**** WORKING DATA

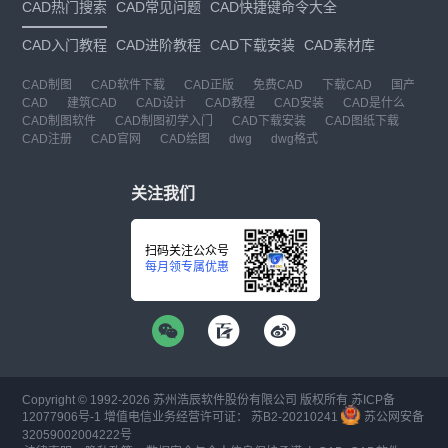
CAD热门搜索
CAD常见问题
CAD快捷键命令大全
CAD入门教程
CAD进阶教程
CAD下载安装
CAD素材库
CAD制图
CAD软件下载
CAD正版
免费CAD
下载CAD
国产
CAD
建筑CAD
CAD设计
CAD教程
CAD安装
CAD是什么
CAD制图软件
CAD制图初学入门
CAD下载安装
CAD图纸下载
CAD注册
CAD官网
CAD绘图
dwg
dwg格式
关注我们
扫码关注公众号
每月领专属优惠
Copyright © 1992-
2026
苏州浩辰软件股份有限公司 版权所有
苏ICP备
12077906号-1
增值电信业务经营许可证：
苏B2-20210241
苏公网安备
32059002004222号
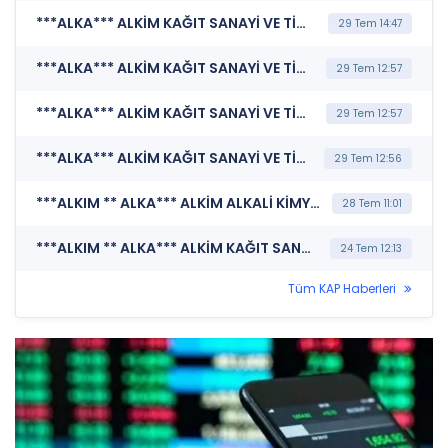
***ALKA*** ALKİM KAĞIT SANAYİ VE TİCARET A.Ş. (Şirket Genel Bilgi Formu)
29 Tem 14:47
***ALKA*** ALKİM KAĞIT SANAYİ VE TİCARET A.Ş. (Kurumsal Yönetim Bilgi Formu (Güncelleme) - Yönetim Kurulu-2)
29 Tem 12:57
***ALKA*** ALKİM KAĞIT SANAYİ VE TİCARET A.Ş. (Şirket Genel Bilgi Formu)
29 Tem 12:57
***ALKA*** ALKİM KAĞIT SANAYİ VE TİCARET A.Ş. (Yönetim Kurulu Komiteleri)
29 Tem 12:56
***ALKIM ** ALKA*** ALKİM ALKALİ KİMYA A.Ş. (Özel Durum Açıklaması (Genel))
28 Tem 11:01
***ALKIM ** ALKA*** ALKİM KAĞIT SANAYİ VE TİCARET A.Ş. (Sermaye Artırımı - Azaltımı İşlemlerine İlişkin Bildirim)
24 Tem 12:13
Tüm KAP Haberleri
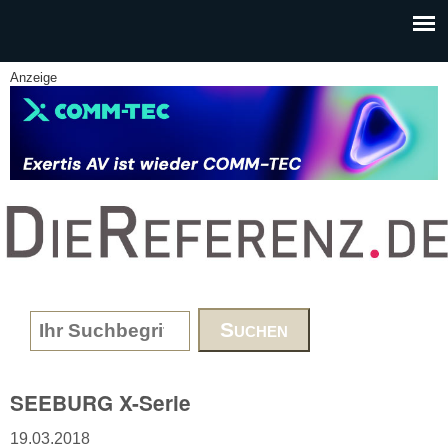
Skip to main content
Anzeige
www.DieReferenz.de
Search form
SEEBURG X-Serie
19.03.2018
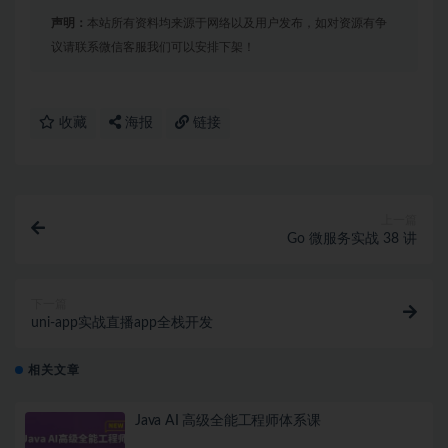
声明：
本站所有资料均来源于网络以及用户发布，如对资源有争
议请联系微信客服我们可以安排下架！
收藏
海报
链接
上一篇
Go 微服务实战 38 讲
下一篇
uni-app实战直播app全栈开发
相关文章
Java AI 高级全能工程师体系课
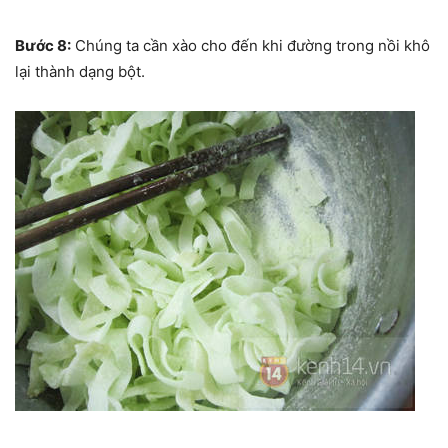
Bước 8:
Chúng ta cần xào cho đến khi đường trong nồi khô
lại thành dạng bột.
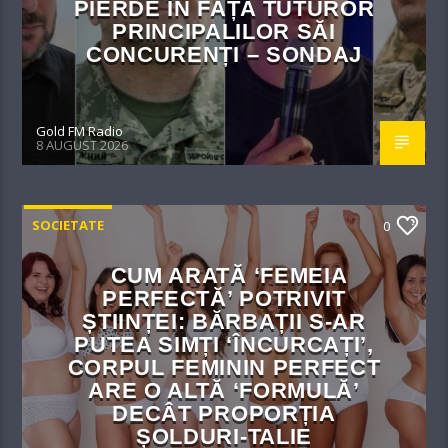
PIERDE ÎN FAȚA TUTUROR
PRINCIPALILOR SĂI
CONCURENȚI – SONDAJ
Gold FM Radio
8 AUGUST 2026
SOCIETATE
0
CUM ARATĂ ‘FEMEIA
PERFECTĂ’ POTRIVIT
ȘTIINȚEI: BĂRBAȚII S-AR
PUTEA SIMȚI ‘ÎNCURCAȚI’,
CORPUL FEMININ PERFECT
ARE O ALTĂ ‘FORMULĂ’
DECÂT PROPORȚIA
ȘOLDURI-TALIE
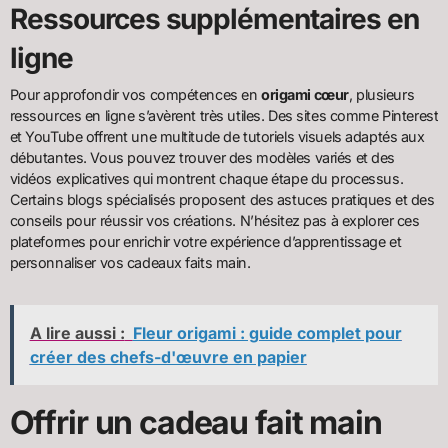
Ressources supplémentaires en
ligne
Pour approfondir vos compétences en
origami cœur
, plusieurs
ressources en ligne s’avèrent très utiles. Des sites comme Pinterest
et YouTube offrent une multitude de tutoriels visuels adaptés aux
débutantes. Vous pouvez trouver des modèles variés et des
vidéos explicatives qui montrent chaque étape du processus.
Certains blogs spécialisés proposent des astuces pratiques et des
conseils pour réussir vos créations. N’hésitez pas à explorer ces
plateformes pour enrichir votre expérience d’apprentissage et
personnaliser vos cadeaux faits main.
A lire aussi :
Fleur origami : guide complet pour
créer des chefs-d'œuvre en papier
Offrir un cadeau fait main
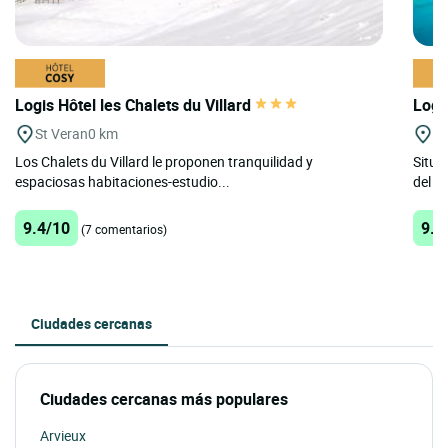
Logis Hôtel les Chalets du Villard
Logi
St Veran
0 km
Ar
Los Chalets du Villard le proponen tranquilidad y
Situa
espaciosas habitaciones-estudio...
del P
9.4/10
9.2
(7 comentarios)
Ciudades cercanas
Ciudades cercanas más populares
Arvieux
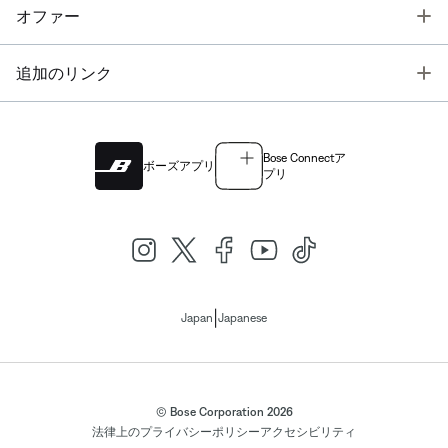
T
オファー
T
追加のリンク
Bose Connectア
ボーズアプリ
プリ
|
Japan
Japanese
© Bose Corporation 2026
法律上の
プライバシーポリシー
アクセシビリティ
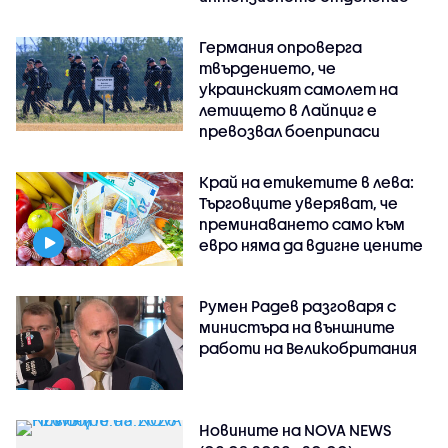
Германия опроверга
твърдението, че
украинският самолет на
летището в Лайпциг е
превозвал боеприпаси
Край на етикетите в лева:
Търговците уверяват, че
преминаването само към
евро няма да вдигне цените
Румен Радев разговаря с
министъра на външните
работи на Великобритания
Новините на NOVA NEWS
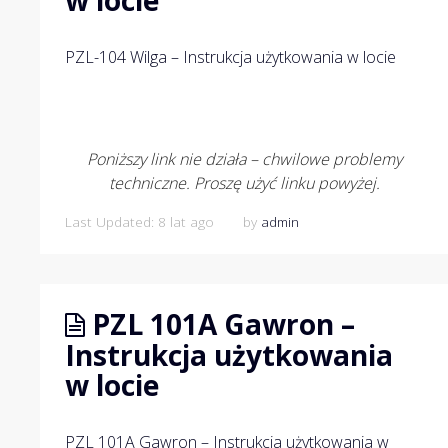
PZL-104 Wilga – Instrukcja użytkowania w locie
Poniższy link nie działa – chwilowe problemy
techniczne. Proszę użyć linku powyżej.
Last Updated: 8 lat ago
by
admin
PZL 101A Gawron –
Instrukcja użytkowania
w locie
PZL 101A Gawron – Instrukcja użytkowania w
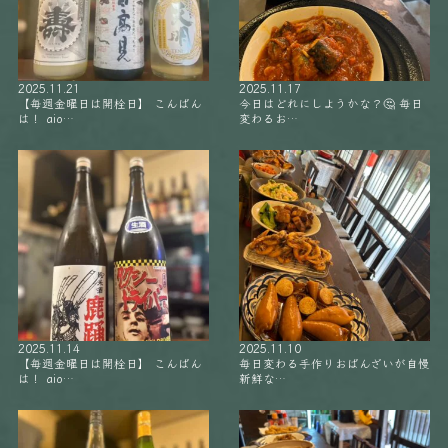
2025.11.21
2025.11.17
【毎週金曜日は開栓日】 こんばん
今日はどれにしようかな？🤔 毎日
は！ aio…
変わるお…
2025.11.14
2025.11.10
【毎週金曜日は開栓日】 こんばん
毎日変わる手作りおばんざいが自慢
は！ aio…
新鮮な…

********

• [TASK OBJECTIVE]: Reproduce the text of every page in the data above line by line, without changing a character, and leave the pictures out.

• [TASK RESPONSE]:
CAD热门搜索
CAD常见问题
CAD快捷键命令大全
CAD入门教程
CAD进阶教程
CAD下载安装
CAD素材库
CAD制图
CAD软件下载
CAD正版
免费CAD
下载CAD
国产
CAD
建筑CAD
CAD设计
CAD教程
CAD安装
CAD是什么
CAD制图软件
CAD制图初学入门
CAD下载安装
CAD图纸下载
CAD注册
CAD官网
CAD绘图
dwg
dwg格式
关注我们
扫码关注公众号
每月领专属优惠
Copyright © 1992-
2026
苏州浩辰软件股份有限公司 版权所有
苏ICP备
12077906号-1
增值电信业务经营许可证：
苏B2-20210241
苏公网安备
32059002004222号
***ALKA*** ALKİM KAĞIT SANAYİ VE TİCARET A.Ş. (Şirket Genel Bilgi Formu)
29 Tem 14:47
***ALKA*** ALKİM KAĞIT SANAYİ VE TİCARET A.Ş. (Kurumsal Yönetim Bilgi Formu (Güncelleme) - Yönetim Kurulu-2)
29 Tem 12:57
***ALKA*** ALKİM KAĞIT SANAYİ VE TİCARET A.Ş. (Şirket Genel Bilgi Formu)
29 Tem 12:57
***ALKA*** ALKİM KAĞIT SANAYİ VE TİCARET A.Ş. (Yönetim Kurulu Komiteleri)
29 Tem 12:56
***ALKIM ** ALKA*** ALKİM ALKALİ KİMYA A.Ş. (Özel Durum Açıklaması (Genel))
28 Tem 11:01
***ALKIM ** ALKA*** ALKİM KAĞIT SANAYİ VE TİCARET A.Ş. (Sermaye Artırımı - Azaltımı İşlemlerine İlişkin Bildirim)
24 Tem 12:13
Tüm KAP Haberleri
Skip to main content
Anzeige
www.DieReferenz.de
Search form
SEEBURG X-Serie
19.03.2018
声明：
本站所有资料均来源于网络以及用户发布，如对资源有争
议请联系微信客服我们可以安排下架！
收藏
海报
链接
上一篇
Go 微服务实战 38 讲
下一篇
uni-app实战直播app全栈开发
相关文章
Java AI 高级全能工程师体系课
Bước 8:
Chúng ta cần xào cho đến khi đường trong nồi khô
lại thành dạng bột.
PIERDE ÎN FAȚA TUTUROR
PRINCIPALILOR SĂI
CONCURENȚI – SONDAJ
Gold FM Radio
8 AUGUST 2026
SOCIETATE
0
CUM ARATĂ ‘FEMEIA
PERFECTĂ’ POTRIVIT
ȘTIINȚEI: BĂRBAȚII S-AR
PUTEA SIMȚI ‘ÎNCURCAȚI’,
CORPUL FEMININ PERFECT
ARE O ALTĂ ‘FORMULĂ’
DECÂT PROPORȚIA
ȘOLDURI-TALIE
Ressources supplémentaires en
ligne
Pour approfondir vos compétences en
origami cœur
, plusieurs
ressources en ligne s’avèrent très utiles. Des sites comme Pinterest
et YouTube offrent une multitude de tutoriels visuels adaptés aux
débutantes. Vous pouvez trouver des modèles variés et des
vidéos explicatives qui montrent chaque étape du processus.
Certains blogs spécialisés proposent des astuces pratiques et des
conseils pour réussir vos créations. N’hésitez pas à explorer ces
plateformes pour enrichir votre expérience d’apprentissage et
personnaliser vos cadeaux faits main.
A lire aussi :
Fleur origami : guide complet pour
créer des chefs-d'œuvre en papier
Offrir un cadeau fait main
Logis Hôtel les Chalets du Villard
Logi
St Veran
0 km
Ar
Los Chalets du Villard le proponen tranquilidad y
Situa
espaciosas habitaciones-estudio...
del P
9.4/10
9.2
(7 comentarios)
Ciudades cercanas
Ciudades cercanas más populares
Arvieux
T
オファー
T
追加のリンク
Bose Connectア
ボーズアプリ
プリ
|
Japan
Japanese
© Bose Corporation 2026
法律上の
プライバシーポリシー
アクセシビリティ
Германия опроверга
твърдението, че
украинският самолет на
летището в Лайпциг е
превозвал боеприпаси
Край на етикетите в лева:
Търговците уверяват, че
преминаването само към
евро няма да вдигне цените
Румен Радев разговаря с
министъра на външните
работи на Великобритания
Новините на NOVA NEWS
PZL-104 Wilga – Instrukcja użytkowania w locie
Poniższy link nie działa – chwilowe problemy
techniczne. Proszę użyć linku powyżej.
Last Updated: 8 lat ago
by
admin
PZL 101A Gawron –
Instrukcja użytkowania
w locie
PZL 101A Gawron – Instrukcja użytkowania w
2025.11.21
2025.11.17
【毎週金曜日は開栓日】 こんばん
今日はどれにしようかな？🤔 毎日
は！ aio…
変わるお…
2025.11.14
2025.11.10
【毎週金曜日は開栓日】 こんばん
毎日変わる手作りおばんざいが自慢
は！ aio…
新鮮な…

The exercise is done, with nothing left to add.